Quality of Life and Physical Function in Older Patients on Dialysis : A Comparison of Assisted Peritoneal Dialysis with Hemodialysis
Iyasere, Osasuyi U
Brown, Edwina A
Maxwell, Alexander P
BACKGROUND AND OBJECTIVES: In-center hemodialysis (HD) is often the default dialysis modality for older patients. Few centers use assisted peritoneal dialysis (PD), which enables treatment at home. This observational study compared quality of life (QoL) and physical function between older patients on assisted PD and HD. DESIGN, SETTING, PARTICIPANTS, & MEASUREMENTS: Patients on assisted PD who were >60 years old and on dialysis for >3 months were recruited and matched to patients on HD (needing hospital transport) by age, sex, diabetes, dialysis vintage, ethnicity, and index of deprivation.

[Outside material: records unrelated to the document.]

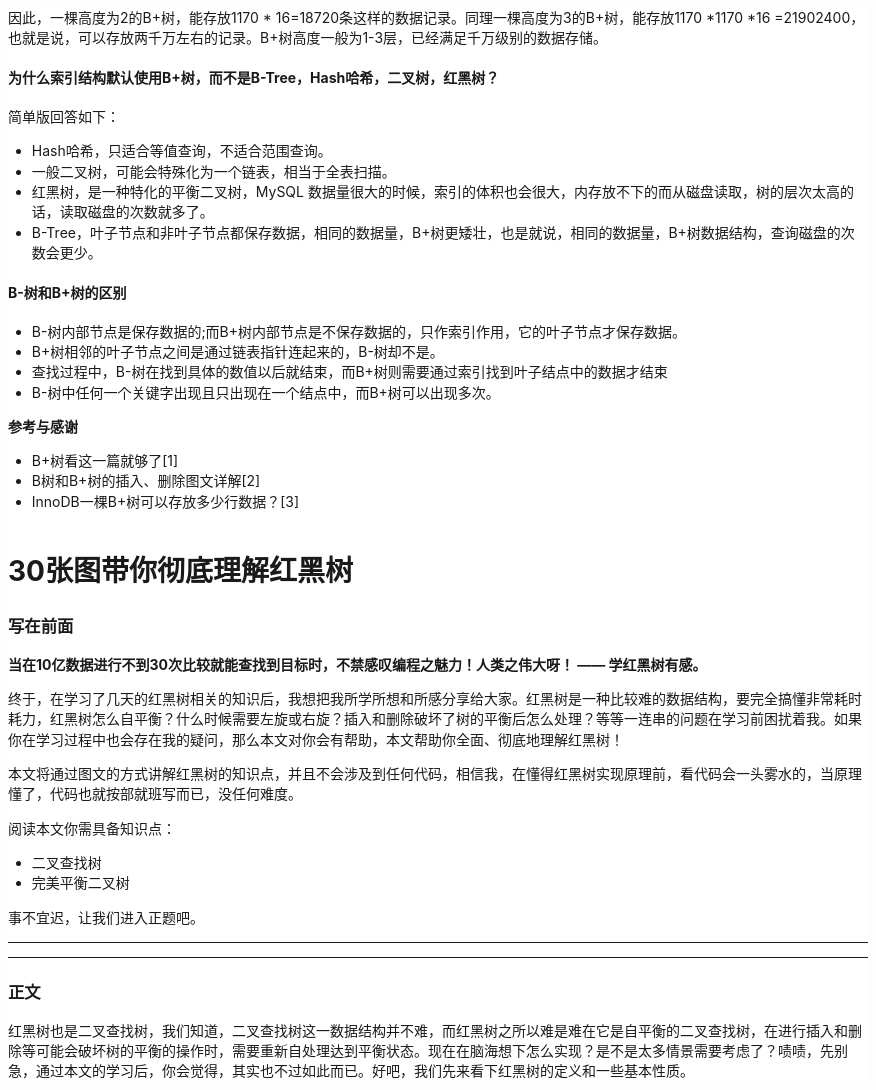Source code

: 因此，一棵高度为2的B+树，能存放1170 * 16=18720条这样的数据记录。同理一棵高度为3的B+树，能存放1170 *1170 *16 =21902400，也就是说，可以存放两千万左右的记录。B+树高度一般为1-3层，已经满足千万级别的数据存储。

#### 为什么索引结构默认使用B+树，而不是B-Tree，Hash哈希，二叉树，红黑树？

简单版回答如下：

- Hash哈希，只适合等值查询，不适合范围查询。
- 一般二叉树，可能会特殊化为一个链表，相当于全表扫描。
- 红黑树，是一种特化的平衡二叉树，MySQL 数据量很大的时候，索引的体积也会很大，内存放不下的而从磁盘读取，树的层次太高的话，读取磁盘的次数就多了。
- B-Tree，叶子节点和非叶子节点都保存数据，相同的数据量，B+树更矮壮，也是就说，相同的数据量，B+树数据结构，查询磁盘的次数会更少。

#### B-树和B+树的区别

- B-树内部节点是保存数据的;而B+树内部节点是不保存数据的，只作索引作用，它的叶子节点才保存数据。
- B+树相邻的叶子节点之间是通过链表指针连起来的，B-树却不是。
- 查找过程中，B-树在找到具体的数值以后就结束，而B+树则需要通过索引找到叶子结点中的数据才结束
- B-树中任何一个关键字出现且只出现在一个结点中，而B+树可以出现多次。









**参考与感谢**

- B+树看这一篇就够了[1]
- B树和B+树的插入、删除图文详解[2]
- InnoDB一棵B+树可以存放多少行数据？[3]

# 30张图带你彻底理解红黑树



### 写在前面

**当在10亿数据进行不到30次比较就能查找到目标时，不禁感叹编程之魅力！人类之伟大呀！ —— 学红黑树有感。**

终于，在学习了几天的红黑树相关的知识后，我想把我所学所想和所感分享给大家。红黑树是一种比较难的数据结构，要完全搞懂非常耗时耗力，红黑树怎么自平衡？什么时候需要左旋或右旋？插入和删除破坏了树的平衡后怎么处理？等等一连串的问题在学习前困扰着我。如果你在学习过程中也会存在我的疑问，那么本文对你会有帮助，本文帮助你全面、彻底地理解红黑树！

本文将通过图文的方式讲解红黑树的知识点，并且不会涉及到任何代码，相信我，在懂得红黑树实现原理前，看代码会一头雾水的，当原理懂了，代码也就按部就班写而已，没任何难度。

阅读本文你需具备知识点：

- 二叉查找树
- 完美平衡二叉树

事不宜迟，让我们进入正题吧。

------

------

### 正文

红黑树也是二叉查找树，我们知道，二叉查找树这一数据结构并不难，而红黑树之所以难是难在它是自平衡的二叉查找树，在进行插入和删除等可能会破坏树的平衡的操作时，需要重新自处理达到平衡状态。现在在脑海想下怎么实现？是不是太多情景需要考虑了？啧啧，先别急，通过本文的学习后，你会觉得，其实也不过如此而已。好吧，我们先来看下红黑树的定义和一些基本性质。
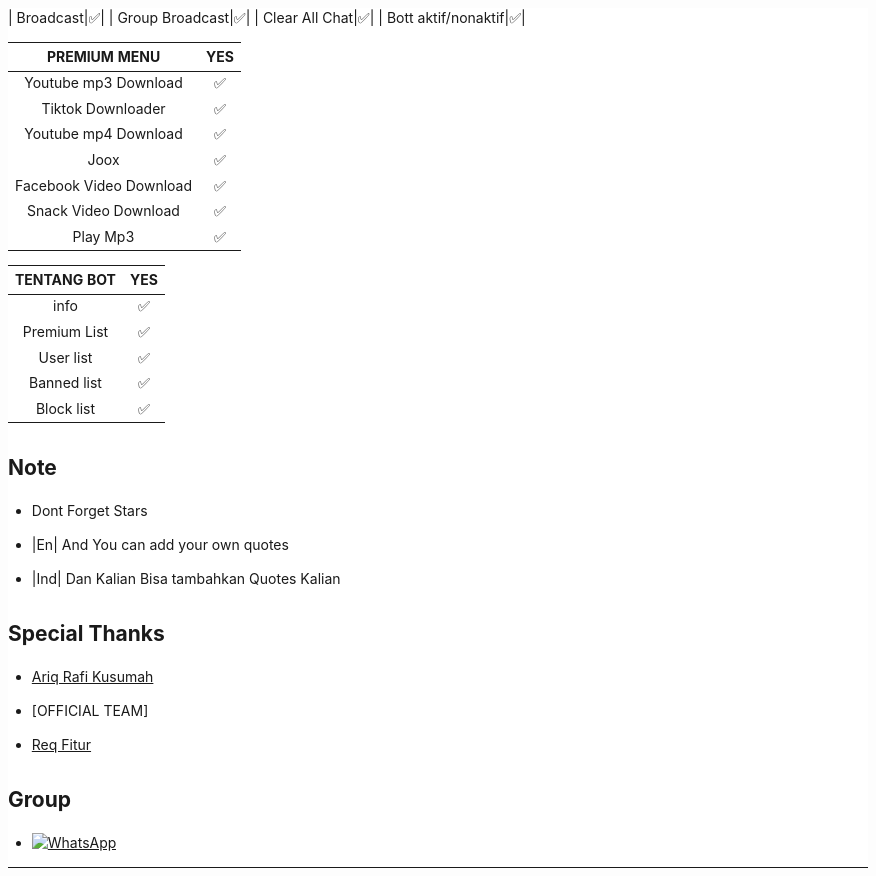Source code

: | Broadcast|✅|
| Group Broadcast|✅|
| Clear All Chat|✅|
| Bott aktif/nonaktif|✅|

| PREMIUM MENU | YES |
| :-----------------: | :-------: |
| Youtube mp3 Download|✅|
| Tiktok Downloader|✅|
| Youtube mp4 Download|✅|
| Joox|✅|
| Facebook Video Download|✅|
| Snack Video Download|✅|
| Play Mp3|✅|

 TENTANG BOT | YES |
| :-----------------: | :-------: |
| info|✅|
| Premium List|✅|
| User list|✅|
| Banned list|✅|
| Block list|✅|


## Note

* Dont Forget Stars

* |En| And You can add your own quotes
* |Ind| Dan Kalian Bisa tambahkan Quotes Kalian


## Special Thanks


* [Ariq Rafi Kusumah](https://github.com/ariqrafikusumah)
* [OFFICIAL TEAM]


* [Req Fitur](https://wa.me/6281281444295)

## Group

* <a href="https://chat.whatsapp.com/BtxiSvctCej1e1Ehkm8h9Q"><img alt="WhatsApp" src="https://img.shields.io/badge/WhatsApp%20Group-25D366?style=for-the-badge&logo=whatsapp&logoColor=white"/></a>

---
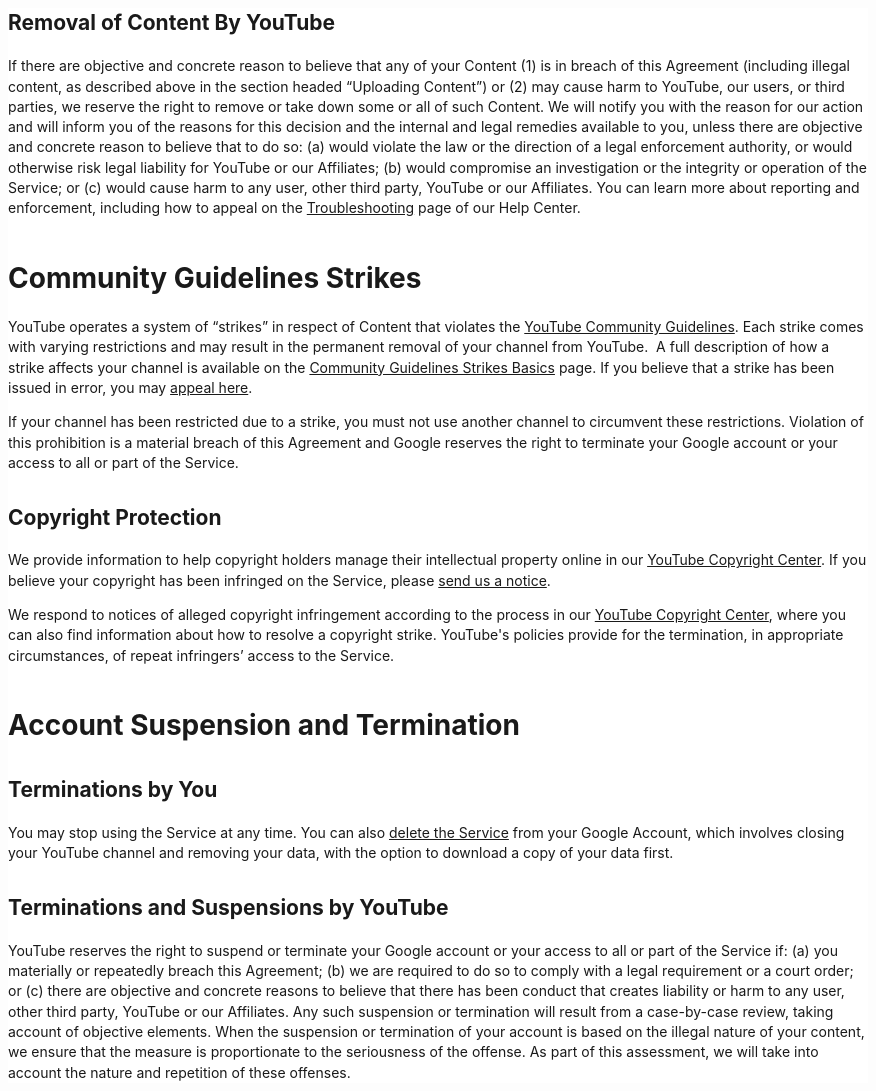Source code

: **Removal of Content By YouTube**
---------------------------------

If there are objective and concrete reason to believe that any of your Content (1) is in breach of this Agreement (including illegal content, as described above in the section headed “Uploading Content”) or (2) may cause harm to YouTube, our users, or third parties, we reserve the right to remove or take down some or all of such Content. We will notify you with the reason for our action and will inform you of the reasons for this decision and the internal and legal remedies available to you, unless there are objective and concrete reason to believe that to do so: (a) would violate the law or the direction of a legal enforcement authority, or would otherwise risk legal liability for YouTube or our Affiliates; (b) would compromise an investigation or the integrity or operation of the Service; or (c) would cause harm to any user, other third party, YouTube or our Affiliates. You can learn more about reporting and enforcement, including how to appeal on the [Troubleshooting](https://support.google.com/youtube/answer/6395024) page of our Help Center.

**Community Guidelines Strikes**
================================

YouTube operates a system of “strikes” in respect of Content that violates the [YouTube Community Guidelines](https://www.youtube.com/t/community_guidelines). Each strike comes with varying restrictions and may result in the permanent removal of your channel from YouTube.  A full description of how a strike affects your channel is available on the [Community Guidelines Strikes Basics](https://support.google.com/youtube/answer/2802032) page. If you believe that a strike has been issued in error, you may [appeal here](https://studio.youtube.com/).

If your channel has been restricted due to a strike, you must not use another channel to circumvent these restrictions. Violation of this prohibition is a material breach of this Agreement and Google reserves the right to terminate your Google account or your access to all or part of the Service.

**Copyright Protection**
------------------------

We provide information to help copyright holders manage their intellectual property online in our [YouTube Copyright Center](https://www.youtube.com/t/copyright_center). If you believe your copyright has been infringed on the Service, please [send us a notice](https://support.google.com/youtube/answer/2807622).

We respond to notices of alleged copyright infringement according to the process in our [YouTube Copyright Center](https://www.youtube.com/t/copyright_center), where you can also find information about how to resolve a copyright strike. YouTube's policies provide for the termination, in appropriate circumstances, of repeat infringers’ access to the Service.

**Account Suspension and Termination**
======================================

**Terminations by You**
-----------------------

You may stop using the Service at any time. You can also [delete the Service](https://myaccount.google.com/youtubeoptions) from your Google Account, which involves closing your YouTube channel and removing your data, with the option to download a copy of your data first. 

**Terminations and Suspensions by YouTube**
-------------------------------------------

YouTube reserves the right to suspend or terminate your Google account or your access to all or part of the Service if: (a) you materially or repeatedly breach this Agreement; (b) we are required to do so to comply with a legal requirement or a court order; or (c) there are objective and concrete reasons to believe that there has been conduct that creates liability or harm to any user, other third party, YouTube or our Affiliates. Any such suspension or termination will result from a case-by-case review, taking account of objective elements. When the suspension or termination of your account is based on the illegal nature of your content, we ensure that the measure is proportionate to the seriousness of the offense. As part of this assessment, we will take into account the nature and repetition of these offenses.  

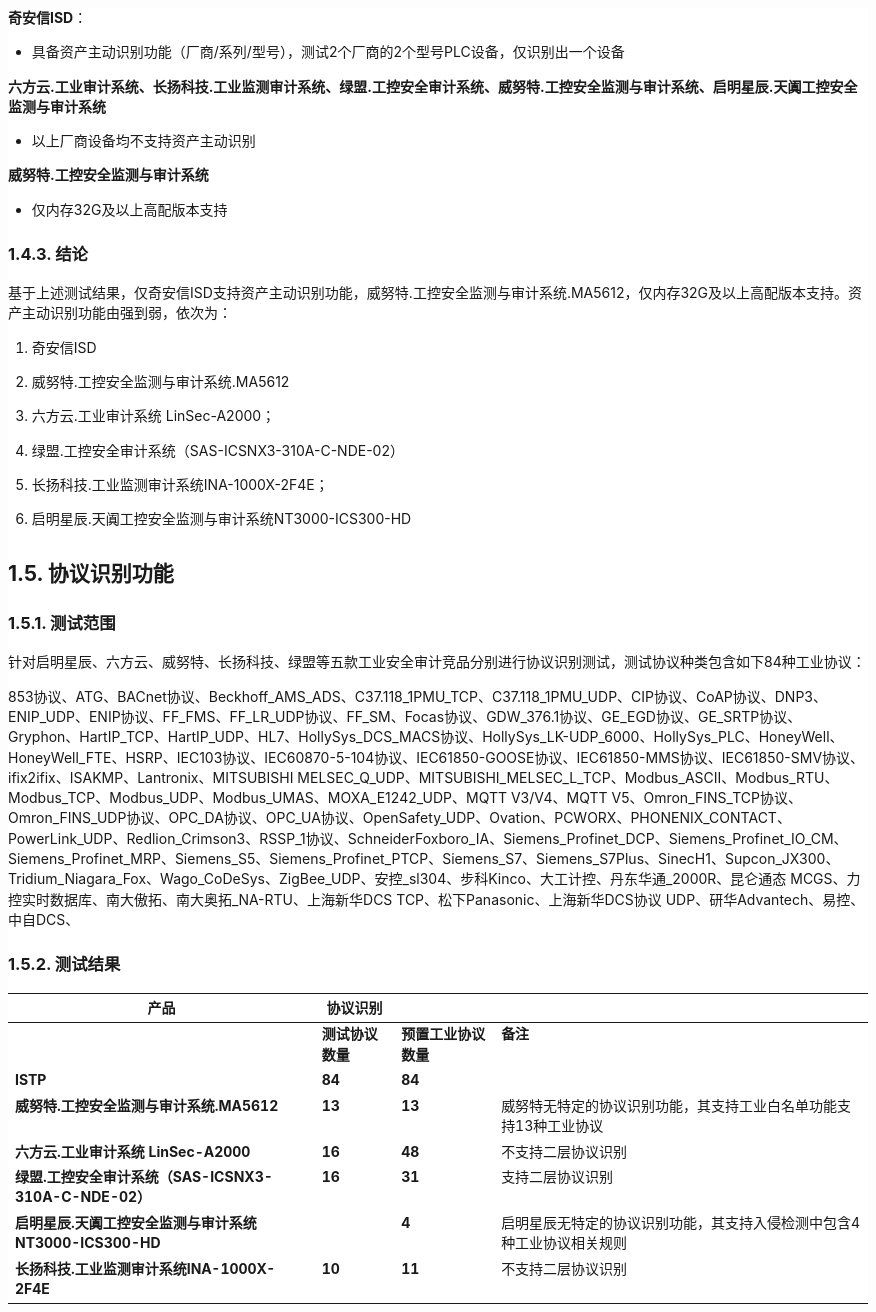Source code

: **奇安信ISD**：

-   具备资产主动识别功能（厂商/系列/型号），测试2个厂商的2个型号PLC设备，仅识别出一个设备

**六方云.工业审计系统、长扬科技.工业监测审计系统、绿盟.工控安全审计系统、威努特.工控安全监测与审计系统、启明星辰.天阗工控安全监测与审计系统**

-   以上厂商设备均不支持资产主动识别

**威努特.工控安全监测与审计系统**

-   仅内存32G及以上高配版本支持

### 1.4.3. 结论

基于上述测试结果，仅奇安信ISD支持资产主动识别功能，威努特.工控安全监测与审计系统.MA5612，仅内存32G及以上高配版本支持。资产主动识别功能由强到弱，依次为：

1.  奇安信ISD

2.  威努特.工控安全监测与审计系统.MA5612

3.  六方云.工业审计系统 LinSec-A2000；

4.  绿盟.工控安全审计系统（SAS-ICSNX3-310A-C-NDE-02）

5.  长扬科技.工业监测审计系统INA-1000X-2F4E；

6.  启明星辰.天阗工控安全监测与审计系统NT3000-ICS300-HD

## 1.5. 协议识别功能

### 1.5.1. 测试范围

针对启明星辰、六方云、威努特、长扬科技、绿盟等五款工业安全审计竞品分别进行协议识别测试，测试协议种类包含如下84种工业协议：

853协议、ATG、BACnet协议、Beckhoff_AMS_ADS、C37.118_1PMU_TCP、C37.118_1PMU_UDP、CIP协议、CoAP协议、DNP3、ENIP_UDP、ENIP协议、FF_FMS、FF_LR_UDP协议、FF_SM、Focas协议、GDW_376.1协议、GE_EGD协议、GE_SRTP协议、Gryphon、HartIP_TCP、HartIP_UDP、HL7、HollySys_DCS_MACS协议、HollySys_LK-UDP_6000、HollySys_PLC、HoneyWell、HoneyWell_FTE、HSRP、IEC103协议、IEC60870-5-104协议、IEC61850-GOOSE协议、IEC61850-MMS协议、IEC61850-SMV协议、ifix2ifix、ISAKMP、Lantronix、MITSUBISHI
MELSEC_Q\_UDP、MITSUBISHI_MELSEC_L\_TCP、Modbus_ASCII、Modbus_RTU、Modbus_TCP、Modbus_UDP、Modbus_UMAS、MOXA_E1242_UDP、MQTT
V3/V4、MQTT
V5、Omron_FINS_TCP协议、Omron_FINS_UDP协议、OPC_DA协议、OPC_UA协议、OpenSafety_UDP、Ovation、PCWORX、PHONENIX_CONTACT、PowerLink_UDP、Redlion_Crimson3、RSSP_1协议、SchneiderFoxboro_IA、Siemens_Profinet_DCP、Siemens_Profinet_IO_CM、Siemens_Profinet_MRP、Siemens_S5、Siemens_Profinet_PTCP、Siemens_S7、Siemens_S7Plus、SinecH1、Supcon_JX300、Tridium_Niagara_Fox、Wago_CoDeSys、ZigBee_UDP、安控_sl304、步科Kinco、大工计控、丹东华通_2000R、昆仑通态
MCGS、力控实时数据库、南大傲拓、南大奥拓_NA-RTU、上海新华DCS
TCP、松下Panasonic、上海新华DCS协议 UDP、研华Advantech、易控、中自DCS、

### 1.5.2. 测试结果

| **产品**                                                | **协议识别**     |                      |                                                                       |
|---------------------------------------------------------|------------------|----------------------|-----------------------------------------------------------------------|
|                                                         | **测试协议数量** | **预置工业协议数量** | **备注**                                                              |
| **ISTP**                                                | **84**           | **84**               |                                                                       |
| **威努特.工控安全监测与审计系统.MA5612**                | **13**           | **13**               | 威努特无特定的协议识别功能，其支持工业白名单功能支持13种工业协议      |
| **六方云.工业审计系统 LinSec-A2000**                    | **16**           | **48**               | 不支持二层协议识别                                                    |
| **绿盟.工控安全审计系统（SAS-ICSNX3-310A-C-NDE-02）**   | **16**           | **31**               | 支持二层协议识别                                                      |
| **启明星辰.天阗工控安全监测与审计系统NT3000-ICS300-HD** |                  | **4**                | 启明星辰无特定的协议识别功能，其支持入侵检测中包含4种工业协议相关规则 |
| **长扬科技.工业监测审计系统INA-1000X-2F4E**             | **10**           | **11**               | 不支持二层协议识别                                                    |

Frailty was assessed using the Clinical Frailty Scale. QoL assessments included Hospital Anxiety and Depression Scale (HADS), Short Form-12, Palliative Outcomes Symptom Scale (renal), Illness Intrusiveness Rating Scale, and Renal Treatment Satisfaction Questionnaire (RTSQ). Physical function was evaluated by Barthel Score and timed up and go test. RESULTS: In total, 251 patients (129 PD and 122 HD) were recruited. In unadjusted analysis, patients on assisted PD had a higher prevalence of possible depression (HADS>8; PD=38.8%; HD=23.8%; P=0.05) and higher HADS depression score (median: PD=6; HD=5; P=0.05) but higher RTSQ scores (median: PD=55; HD=51; P<0.01). In a generalized linear regression model adjusting for age, sex, comorbidity, dialysis vintage, and frailty, assisted PD continued to be associated with higher RTSQ scores (P=0.04) but not with other QoL measures. CONCLUSIONS: There are no differences in measures of QoL and physical function between older patients on assisted PD and comparable patients on HD, except for treatment satisfaction, which is higher in patients on PD. Assisted PD should be considered as an alternative to HD for older patients, allowing them to make their preferred choices.